Ricky Sanders is a racing driver who last raced in Trans-Am. Sanders has recorded 3 wins and 10 podiums from 11 starts.[1]
A Racer Rating of 1,527 ranks Sanders 9179th of 12,418 indexed drivers, on an Elo scale where the strongest reach the low five figures. It is built from every indexed race in the driver's file, decayed for time since their last race.
| Season | Series | Team | Races | Wins | Podiums | DNFs | Poles | Points | Pos | Gain/Loss | Rating |
|---|---|---|---|---|---|---|---|---|---|---|---|
| 2024 | Trans-Am | 2 | 1 | 2 | 0 | 0 | 0 | P13 | +93 | 1,558 | |
| 2023 | Trans-Am | 9 | 2 | 8 | 0 | 0 | 0 | P26 | +115 | 1,465 |
| Rival | Rating | Raced | Ahead | Behind | Record |
|---|---|---|---|---|---|
| 🏳️ Lee Saunders | 1,857 | 6 | 2 | 4 | 33% |
| 🏳️ Danny Lowry | 1,485 | 5 | 1 | 4 | 20% |
| 🏳️ Milton Grant | 914 | 5 | 4 | 1 | 80% |
| 🏳️ Carey Grant | 1,317 | 3 | 3 | 0 | 100% |
Ricky Sanders is an American former stock car racing driver who began his career in NASCAR's national touring ranks, competing part-time in the Craftsman Truck Series between 2000 and 2003 before transitioning to road racing competition. His path through Trans-Am reflected that grounding in oval-track stock car racing, as he moved into a series built around production-based road course machinery. Across his time in Trans-Am, Sanders posted 11 career starts, converting three of those into wins and reaching the podium ten times overall, a strong conversion rate that speaks to consistent front-running pace even without a series championship to his name.[1]

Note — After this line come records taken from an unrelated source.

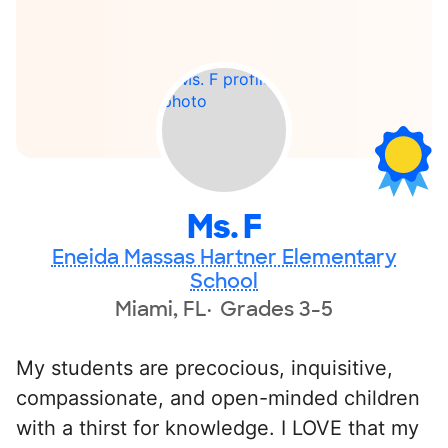
Ms. F
Eneida Massas Hartner Elementary
School
Miami, FL
Grades 3-5
My students are precocious, inquisitive,
compassionate, and open-minded children
with a thirst for knowledge. I LOVE that my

Sanders's final campaign came in the 2026 Trans-Am season, where he took one win and two podiums across two rounds, good enough for 13th in the final standings before his retirement from competition. His Racer Rating of 1,527, ranking him 9179th among active drivers on the database's Elo-style scale, places him well outside the sport's elite tier, though his three career wins and ten podiums from just 11 starts underline a driver capable of winning results when he did take to the grid. Sanders's career stands as that of a NASCAR-trained talent who found late success in Trans-Am before stepping away from racing.[2]